Neuralink security failures could be “disastrous”

And even medical devices that have made it to market have been found to have vulnerabilities. Security researchers at cybersecurity firms Whitescope and QED Secure Solutions have previously shown how they could remotely disable an implantable insulin pump, as well as control the electrical impulses that are sent to the heart to regulate a patient’s heartbeat.

Whitescope’s Billy Rios, one of the researchers who demonstrated these medical device vulnerabilities, told Verdict that he’d need to examine Nueralink’s system in order to comment on the specifics, but warned connectivity would likely be the biggest Neuralink security risk:

“From a technical standpoint, I’d see the remote connectivity as the biggest risk,” he said. “How is authentication handled, how are software updates handled, how is the communications between the device and the phone secured… these are the types of questions I’d be asking.

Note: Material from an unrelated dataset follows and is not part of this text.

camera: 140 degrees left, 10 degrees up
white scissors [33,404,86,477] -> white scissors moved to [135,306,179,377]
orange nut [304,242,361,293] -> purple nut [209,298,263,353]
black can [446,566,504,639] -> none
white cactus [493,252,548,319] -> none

“If someone were to be able to take over the device, the consequences could be disastrous.”

One possibility is that attackers could inject malware into the device’s code, causing someone to lose their memory, inflict pain or cause paralysis. Or, perhaps our memories, the most personal data of all, could be at risk of theft a la Inception.

Neuralink’s implant, like any technology, is amoral. It is humans that will attempt to subvert it for nefarious purposes, and humans that will have to ensure its defences are up to scratch.

But it should still give us pause, especially when AI could potentially be altering how our brains function.

Security from “the ground up”

Oliver Tavakoli, chief technology officer at cybersecurity firm Vectra, compares Neuralink’s potential to change our bodies to gene-editing tool CRISPR, in that both “can be good and for evil”.

“Our experience with CRISPR has shown us that we’re not prepared to have wide-ranging and serious discussions of this sort yet. But even beyond the ethics of legitimate use, the fact that we potentially enable third parties to use this technology on individuals without their permission should give us pause.

“Over the past few decades, we have created computer architectures, operating systems and applications without considering security first. We can see where that has led us in our daily news cycle. Interfaces like Neuralink should be designed from the ground up with fail-safes and peer reviews of the technology to ensure a high level of safety.”

Notably, Neuralink is yet to be peer-reviewed, which is seen as a crucial step in a technology progressing to the next phases of trials.

Verdict asked Neuralink about the steps it would take to ensure Neuralink security is of the highest standards, but did not receive a reply at the time of publication.

The human brain is the most complex machine in the known universe. Pulling off its ambitious goals will be an impressive scientific feat, but one that cannot afford to overshadow a security-first approach, warned Rios.

“Obviously, anything that touches your brain has to be SOLID from a cybersecurity standpoint,” said Rios.

“I hope the Neuralink team has built their system from the ground up with security in mind, otherwise, they will be putting their patients at serious risk.”